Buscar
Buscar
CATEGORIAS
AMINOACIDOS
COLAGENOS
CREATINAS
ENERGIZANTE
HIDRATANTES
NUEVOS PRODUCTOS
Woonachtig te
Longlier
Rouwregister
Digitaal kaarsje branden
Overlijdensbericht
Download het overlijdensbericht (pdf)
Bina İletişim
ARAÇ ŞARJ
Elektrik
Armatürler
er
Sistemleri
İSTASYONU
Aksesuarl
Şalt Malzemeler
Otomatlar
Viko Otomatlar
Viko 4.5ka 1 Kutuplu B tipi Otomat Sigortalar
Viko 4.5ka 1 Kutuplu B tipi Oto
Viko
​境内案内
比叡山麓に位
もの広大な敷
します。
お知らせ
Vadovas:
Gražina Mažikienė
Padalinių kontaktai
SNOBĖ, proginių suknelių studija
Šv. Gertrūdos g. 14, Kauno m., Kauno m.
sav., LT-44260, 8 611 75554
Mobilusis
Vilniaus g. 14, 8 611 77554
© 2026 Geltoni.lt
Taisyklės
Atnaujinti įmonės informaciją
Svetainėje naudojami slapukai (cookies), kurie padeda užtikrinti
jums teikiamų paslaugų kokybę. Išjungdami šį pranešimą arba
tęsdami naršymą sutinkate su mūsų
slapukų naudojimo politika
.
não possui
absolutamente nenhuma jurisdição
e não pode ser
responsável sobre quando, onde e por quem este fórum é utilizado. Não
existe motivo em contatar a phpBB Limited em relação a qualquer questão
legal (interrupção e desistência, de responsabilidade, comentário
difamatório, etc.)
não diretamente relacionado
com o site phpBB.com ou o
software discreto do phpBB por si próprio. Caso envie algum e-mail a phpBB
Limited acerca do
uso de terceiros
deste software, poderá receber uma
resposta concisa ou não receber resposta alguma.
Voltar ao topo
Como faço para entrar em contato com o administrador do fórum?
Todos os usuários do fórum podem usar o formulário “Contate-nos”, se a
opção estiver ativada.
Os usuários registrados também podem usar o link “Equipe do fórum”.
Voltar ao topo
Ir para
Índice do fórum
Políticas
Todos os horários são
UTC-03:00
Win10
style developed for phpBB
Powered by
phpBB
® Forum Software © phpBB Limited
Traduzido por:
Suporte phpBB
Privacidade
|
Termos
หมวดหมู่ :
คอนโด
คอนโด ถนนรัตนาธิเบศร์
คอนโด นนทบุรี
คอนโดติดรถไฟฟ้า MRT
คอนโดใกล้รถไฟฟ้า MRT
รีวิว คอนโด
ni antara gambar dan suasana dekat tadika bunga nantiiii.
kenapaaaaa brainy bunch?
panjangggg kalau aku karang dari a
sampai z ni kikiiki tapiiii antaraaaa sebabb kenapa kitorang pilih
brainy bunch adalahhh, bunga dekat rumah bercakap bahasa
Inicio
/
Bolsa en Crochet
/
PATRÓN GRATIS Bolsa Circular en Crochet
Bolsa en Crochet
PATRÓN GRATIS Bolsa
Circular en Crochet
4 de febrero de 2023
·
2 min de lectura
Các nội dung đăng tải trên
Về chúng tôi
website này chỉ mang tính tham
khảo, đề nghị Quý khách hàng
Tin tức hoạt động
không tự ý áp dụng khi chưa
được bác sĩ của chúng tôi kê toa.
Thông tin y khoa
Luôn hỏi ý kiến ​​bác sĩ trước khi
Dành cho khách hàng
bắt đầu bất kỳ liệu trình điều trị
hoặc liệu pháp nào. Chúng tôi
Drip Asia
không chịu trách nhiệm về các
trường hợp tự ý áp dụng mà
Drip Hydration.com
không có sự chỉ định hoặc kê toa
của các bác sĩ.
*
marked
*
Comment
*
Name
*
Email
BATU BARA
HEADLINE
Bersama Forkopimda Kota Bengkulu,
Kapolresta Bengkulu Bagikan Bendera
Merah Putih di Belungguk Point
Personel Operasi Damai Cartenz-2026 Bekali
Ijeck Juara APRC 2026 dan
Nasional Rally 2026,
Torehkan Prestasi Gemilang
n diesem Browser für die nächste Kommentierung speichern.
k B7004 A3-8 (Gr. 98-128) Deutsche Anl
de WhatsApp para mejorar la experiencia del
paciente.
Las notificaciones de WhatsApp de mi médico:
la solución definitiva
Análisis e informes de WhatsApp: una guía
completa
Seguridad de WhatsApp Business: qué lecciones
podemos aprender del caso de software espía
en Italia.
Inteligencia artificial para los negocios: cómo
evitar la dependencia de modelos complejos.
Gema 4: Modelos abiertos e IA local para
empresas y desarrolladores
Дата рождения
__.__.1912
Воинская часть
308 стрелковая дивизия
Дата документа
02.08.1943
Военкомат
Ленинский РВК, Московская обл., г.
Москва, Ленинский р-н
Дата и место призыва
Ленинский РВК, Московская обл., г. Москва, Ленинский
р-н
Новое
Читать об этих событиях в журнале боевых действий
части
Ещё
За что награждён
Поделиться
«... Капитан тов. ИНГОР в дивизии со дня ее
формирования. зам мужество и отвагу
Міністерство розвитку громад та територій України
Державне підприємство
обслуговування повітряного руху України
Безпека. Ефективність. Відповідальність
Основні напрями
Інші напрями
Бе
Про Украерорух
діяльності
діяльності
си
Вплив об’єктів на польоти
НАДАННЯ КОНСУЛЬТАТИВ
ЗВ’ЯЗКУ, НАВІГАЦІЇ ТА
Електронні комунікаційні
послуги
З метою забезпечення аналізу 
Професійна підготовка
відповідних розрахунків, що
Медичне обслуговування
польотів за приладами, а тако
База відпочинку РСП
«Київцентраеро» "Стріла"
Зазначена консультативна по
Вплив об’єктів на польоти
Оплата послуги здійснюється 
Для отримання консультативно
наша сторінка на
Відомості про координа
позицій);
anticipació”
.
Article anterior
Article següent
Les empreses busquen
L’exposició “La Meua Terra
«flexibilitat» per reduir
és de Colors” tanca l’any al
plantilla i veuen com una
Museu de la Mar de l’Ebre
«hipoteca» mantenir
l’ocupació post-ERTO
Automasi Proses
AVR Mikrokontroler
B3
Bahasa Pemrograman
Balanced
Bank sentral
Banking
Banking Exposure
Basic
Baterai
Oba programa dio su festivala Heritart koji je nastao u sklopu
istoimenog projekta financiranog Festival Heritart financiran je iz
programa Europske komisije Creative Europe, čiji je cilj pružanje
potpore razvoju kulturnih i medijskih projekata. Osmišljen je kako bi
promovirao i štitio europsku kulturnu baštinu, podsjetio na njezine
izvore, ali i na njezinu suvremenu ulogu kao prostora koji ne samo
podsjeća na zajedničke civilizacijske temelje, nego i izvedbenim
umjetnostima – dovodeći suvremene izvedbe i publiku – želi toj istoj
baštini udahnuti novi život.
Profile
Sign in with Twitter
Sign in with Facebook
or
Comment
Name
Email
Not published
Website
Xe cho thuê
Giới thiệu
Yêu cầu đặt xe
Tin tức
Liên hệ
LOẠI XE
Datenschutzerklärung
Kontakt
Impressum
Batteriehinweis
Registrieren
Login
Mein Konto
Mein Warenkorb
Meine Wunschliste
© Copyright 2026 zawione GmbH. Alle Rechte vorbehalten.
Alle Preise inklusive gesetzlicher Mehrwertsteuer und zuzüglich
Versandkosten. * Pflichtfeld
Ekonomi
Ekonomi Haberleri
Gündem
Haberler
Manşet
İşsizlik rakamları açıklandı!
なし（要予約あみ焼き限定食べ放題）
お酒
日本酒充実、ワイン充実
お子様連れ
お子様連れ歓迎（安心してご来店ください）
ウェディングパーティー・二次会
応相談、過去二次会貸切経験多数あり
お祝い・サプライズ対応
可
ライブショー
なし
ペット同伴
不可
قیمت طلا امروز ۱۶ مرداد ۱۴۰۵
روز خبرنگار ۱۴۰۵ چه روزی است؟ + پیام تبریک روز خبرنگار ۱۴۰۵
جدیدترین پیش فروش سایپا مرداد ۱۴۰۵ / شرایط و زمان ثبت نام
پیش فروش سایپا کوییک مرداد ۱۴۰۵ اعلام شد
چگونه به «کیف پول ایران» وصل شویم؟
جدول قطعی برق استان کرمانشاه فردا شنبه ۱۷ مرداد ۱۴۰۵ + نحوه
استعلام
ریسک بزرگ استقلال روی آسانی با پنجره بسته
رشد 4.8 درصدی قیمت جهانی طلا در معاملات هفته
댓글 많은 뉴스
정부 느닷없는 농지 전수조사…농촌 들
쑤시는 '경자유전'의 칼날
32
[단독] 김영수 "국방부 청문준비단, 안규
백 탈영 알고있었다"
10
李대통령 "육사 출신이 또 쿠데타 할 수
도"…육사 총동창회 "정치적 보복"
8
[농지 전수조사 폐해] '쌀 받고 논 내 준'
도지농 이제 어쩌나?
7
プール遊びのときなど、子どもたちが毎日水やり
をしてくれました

▸ **What you have to do**
Give the lines from the start of the data through the line containing "Svetainėje naudojami slapukai" as a JSON list of strings, one string per line, with blank lines left out.

▸ **Solution for this task**
[
  "Buscar",
  "Buscar",
  "CATEGORIAS",
  "AMINOACIDOS",
  "COLAGENOS",
  "CREATINAS",
  "ENERGIZANTE",
  "HIDRATANTES",
  "NUEVOS PRODUCTOS",
  "Woonachtig te",
  "Longlier",
  "Rouwregister",
  "Digitaal kaarsje branden",
  "Overlijdensbericht",
  "Download het overlijdensbericht (pdf)",
  "Bina İletişim",
  "ARAÇ ŞARJ",
  "Elektrik",
  "Armatürler",
  "er",
  "Sistemleri",
  "İSTASYONU",
  "Aksesuarl",
  "Şalt Malzemeler",
  "Otomatlar",
  "Viko Otomatlar",
  "Viko 4.5ka 1 Kutuplu B tipi Otomat Sigortalar",
  "Viko 4.5ka 1 Kutuplu B tipi Oto",
  "Viko",
  "​境内案内",
  "比叡山麓に位",
  "もの広大な敷",
  "します。",
  "お知らせ",
  "Vadovas:",
  "Gražina Mažikienė",
  "Padalinių kontaktai",
  "SNOBĖ, proginių suknelių studija",
  "Šv. Gertrūdos g. 14, Kauno m., Kauno m.",
  "sav., LT-44260, 8 611 75554",
  "Mobilusis",
  "Vilniaus g. 14, 8 611 77554",
  "© 2026 Geltoni.lt",
  "Taisyklės",
  "Atnaujinti įmonės informaciją",
  "Svetainėje naudojami slapukai (cookies), kurie padeda užtikrinti"
]